In disbelief, she glanced at the coffeepot plugged into the wall, the fragrant smell of fresh coffee coming from its spout. At almost the same instant she heard a footstep from the vicinity of the bedroom, and pivoted toward the sound.
Sin's frame filled the archway to the bedroom. Clad only in a pair of rough brown denims, he walked into the kitchen. The hard, muscled chest looked deceptively trim. His naked skin was the color and smooth texture of leather stretched across his build, broken only by the V-shaped pattern of golden dark chest hairs.
The frosted steel hair was uncombed, its thickness in attractive disarray. Lines of sleep had softened the harsh carving of his features, but his eyes were alert as he took in the look of shock on Mara's face.
"Good morning." His greeting sounded so natural that it made her wonder if she had got her days mixed up. Was it Friday or Saturday? No, it definitely was Friday.

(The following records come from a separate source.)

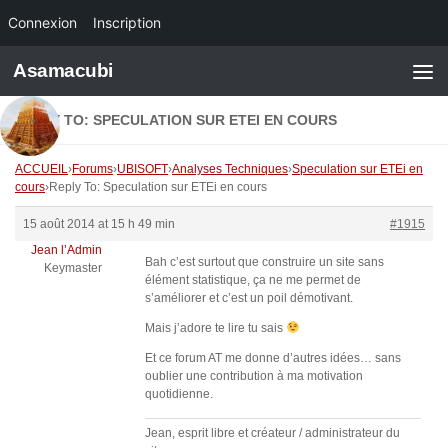
Connexion
Inscription
Skip to content
Asamacubi
REPLY TO: SPECULATION SUR ETEI EN COURS
ACCUEIL
›
Forums
›
UBISOFT
›
Analyses Techniques
›
Speculation sur ETEi en
cours
›
Reply To: Speculation sur ETEi en cours
15 août 2014 at 15 h 49 min
#1915
Jean l’Admin
Bah c’est surtout que construire un site sans
Keymaster
élément statistique, ça ne me permet de
s’améliorer et c’est un poil démotivant.
Mais j’adore te lire tu sais
Et ce forum AT me donne d’autres idées… sans
oublier une contribution à ma motivation
quotidienne.
Jean, esprit libre et créateur / administrateur du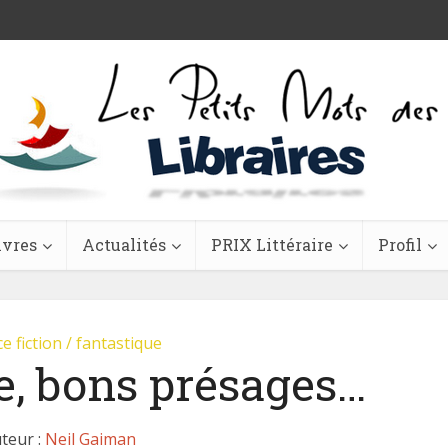
ivres
Actualités
PRIX Littéraire
Profil
e fiction / fantastique
, bons présages…
teur :
Neil Gaiman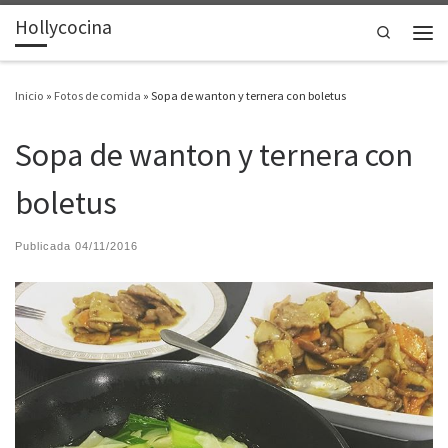
Hollycocina
Saltar al contenido
Search
Men
Inicio
»
Fotos de comida
»
Sopa de wanton y ternera con boletus
Sopa de wanton y ternera con
boletus
Publicada
04/11/2016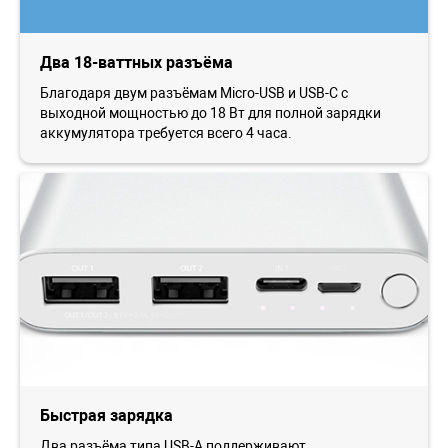
Два 18-ваттных разъёма
Благодаря двум разъёмам Micro-USB и USB-C с
выходной мощностью до 18 Вт для полной зарядки
аккумулятора требуется всего 4 часа.
Быстрая зарядка
Два разъёма типа USB-A поддерживают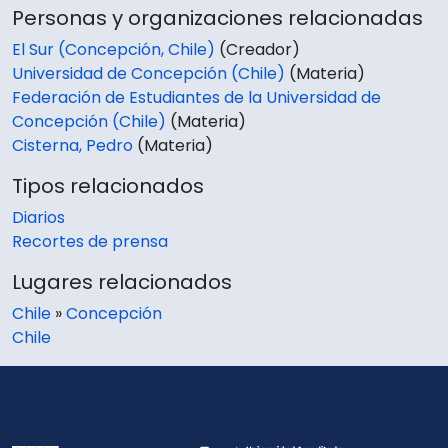
Personas y organizaciones relacionadas
El Sur (Concepción, Chile)
(Creador)
Universidad de Concepción (Chile)
(Materia)
Federación de Estudiantes de la Universidad de
Concepción (Chile)
(Materia)
Cisterna, Pedro
(Materia)
Tipos relacionados
Diarios
Recortes de prensa
Lugares relacionados
Chile
»
Concepción
Chile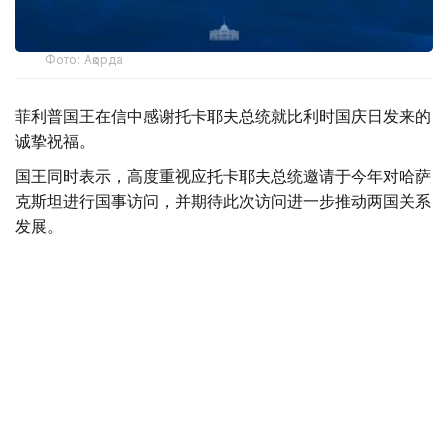
Фото: Ақорда
菲利普国王在信中感谢托卡耶夫总统就比利时国庆日发来的
诚挚祝福。
国王同时表示，高度重视应托卡耶夫总统邀请于今年对哈萨
克斯坦进行国事访问，并期待此次访问进一步推动两国关系
发展。
总统
外交
哈斯穆-卓玛尔特·托卡耶夫
达娜 努尔巴克提
编译
18:54, 07 8月 2026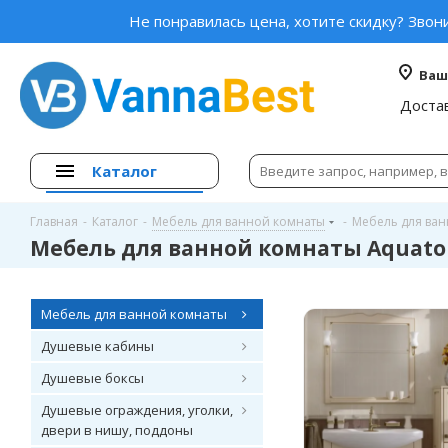
Не понравилась цена, хотите скидку? Звон
Ваш
Доста
Каталог
Главная
-
Каталог
-
Мебель для ванной комнаты
-
Мебель для ван
Мебель для ванной комнаты Aquato
Мебель для ванной комнаты
Душевые кабины
Душевые боксы
Душевые ограждения, уголки,
двери в нишу, поддоны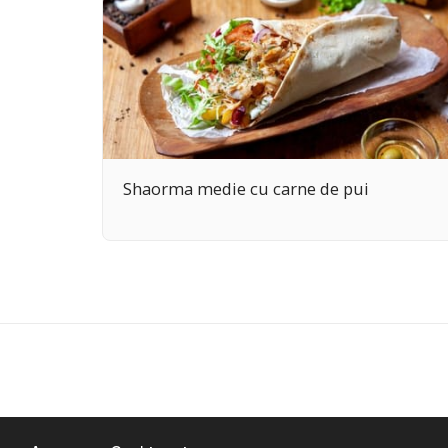
Shaorma medie cu carne de pui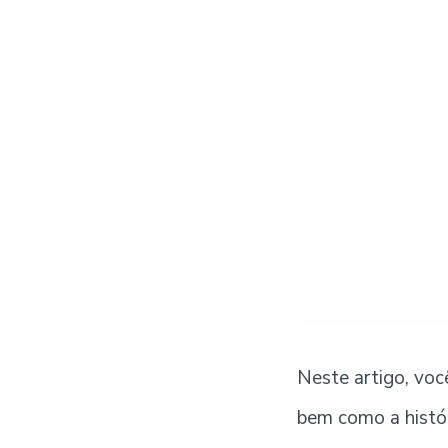
Neste artigo, vo
bem como a histór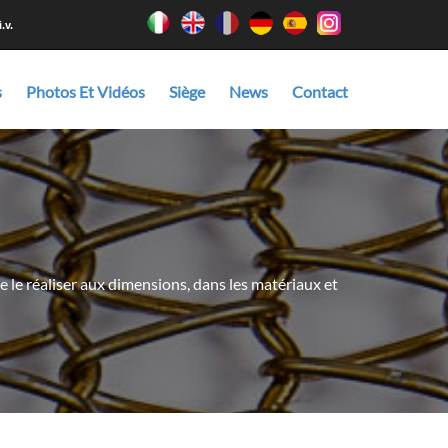
.v.
s
Photos Et Vidéos
Siège
News
Contact
e le réaliser aux dimensions, dans les matériaux et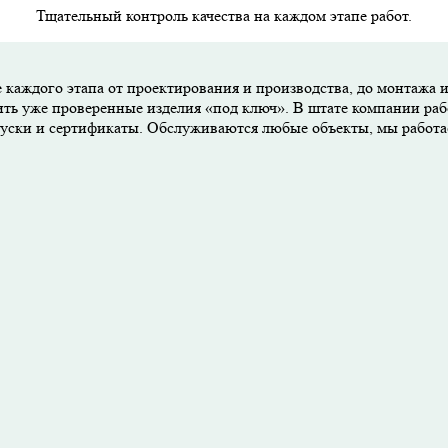
Тщательный контроль качества на каждом этапе работ.
 каждого этапа от проектирования и производства, до монтажа 
ить уже проверенные изделия «под ключ». В штате компании раб
опуски и сертификаты. Обслуживаются любые объекты, мы работ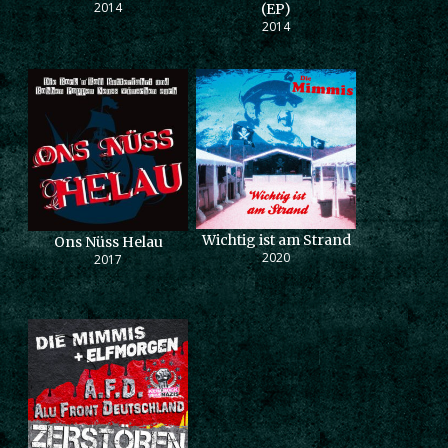
2014
(EP)
2014
Wichtig ist am Strand
Ons Nüss Helau
2020
2017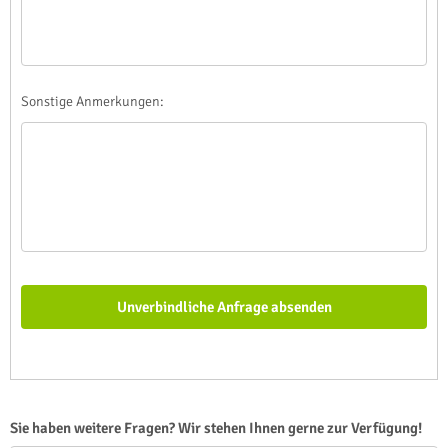
Sonstige Anmerkungen:
Sie haben weitere Fragen? Wir stehen Ihnen gerne zur Verfügung!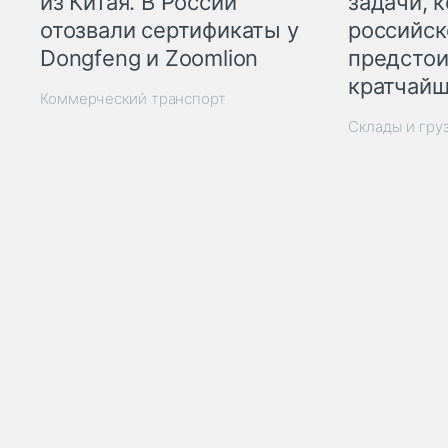
из Китая. В России
задачи, 
отозвали сертификаты у
российск
Dongfeng и Zoomlion
предстои
кратчайш
Коммерческий транспорт
Склады и гру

"What are you doing here?" She recovered enough to demand, then remembered, "I didn't see your car outside."
"You didn't look. My car is there, parked alongside of the cottage," Sin informed her, his steel-blue eyes regarding her w
ith lazy interest.
Alongside the cottage—that explained it, Mara realized. Since she had walked instead of driving, her angle of approach to the cottage hadn't given her a glimpse of the far side where his car was.
"Then you're the one who turned the thermostat up and made coffee," she concluded, relieved that it hadn't been an oversight on her part.

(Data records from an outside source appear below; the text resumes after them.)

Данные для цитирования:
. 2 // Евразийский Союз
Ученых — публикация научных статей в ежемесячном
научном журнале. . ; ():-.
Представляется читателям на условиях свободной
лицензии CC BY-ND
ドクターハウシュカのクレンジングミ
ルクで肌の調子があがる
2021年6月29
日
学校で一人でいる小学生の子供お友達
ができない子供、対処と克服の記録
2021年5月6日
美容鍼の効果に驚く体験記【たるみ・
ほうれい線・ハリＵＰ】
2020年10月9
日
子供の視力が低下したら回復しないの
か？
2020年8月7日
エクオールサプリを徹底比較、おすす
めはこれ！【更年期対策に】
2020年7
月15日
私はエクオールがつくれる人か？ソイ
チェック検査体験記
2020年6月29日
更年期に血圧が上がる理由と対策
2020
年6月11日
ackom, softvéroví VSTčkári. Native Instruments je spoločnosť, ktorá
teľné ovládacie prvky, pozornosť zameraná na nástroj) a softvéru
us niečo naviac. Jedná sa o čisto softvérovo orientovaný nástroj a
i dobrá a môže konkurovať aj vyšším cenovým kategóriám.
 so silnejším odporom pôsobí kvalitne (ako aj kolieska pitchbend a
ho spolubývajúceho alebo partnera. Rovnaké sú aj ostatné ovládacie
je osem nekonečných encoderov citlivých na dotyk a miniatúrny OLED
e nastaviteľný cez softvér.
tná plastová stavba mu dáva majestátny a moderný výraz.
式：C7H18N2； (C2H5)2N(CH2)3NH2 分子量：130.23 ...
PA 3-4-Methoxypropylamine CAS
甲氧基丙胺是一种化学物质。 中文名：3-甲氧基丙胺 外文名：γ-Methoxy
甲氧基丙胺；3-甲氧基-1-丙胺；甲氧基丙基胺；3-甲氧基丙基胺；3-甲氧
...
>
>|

"I must be," he agreed, "unless there's a ghost haunting the cottage that you didn't tell me about." His mouth curved into a half grin. "Did you think you were going mad?"
"I…I had a lot of things on my mind," Mara faltered in her own defense. "Adam has been sick with a cold all week. He's better now. But it was possible I might have overlooked a few things Monday."
"Not you," he taunted. "You're Miss Perfect."
"Why are you here?" His biting comment brought a chill to her voice. "It isn't Saturday."
"I decided at the last minute to come up a day early. Is that all right?" Sin asked, knowing that he didn't require her permission. "I don't recall reading any restriction in the lease that said I didn't have the use of the cottage seven days a week."
"Of course there wasn't," Mara retorted impatiently. "But you could have let me know you were changing your routine."
"I told you it was a last-minute decision. I didn't think you would appreciate a telephone-call in the middle of the night." His explanation held a hint of challenge.
"The middle of the night," she unconsciously repeated his phrase.
"Yes, it was after midnight before I decided to drive up here a day early," Sin elaborated on his previous explanation.
At that hour of the night, Mara doubted that he was alone. That thought prompted another that maybe he hadn't made the journey alone. She glanced beyond Sin to the bedroom where a corner of the sleep rumpled brown satin sheets could be seen.
Sin followed the direction of her look and her thoughts. "There's no one with me, if that's what you're wondering." Amusement edged the hard corners of his mouth when her dark gaze flew back to him.
"You've been spending more and more of your weekends alone lately," Mara observed. "Aren't you worried that you might get bored without anyone to entertain you?"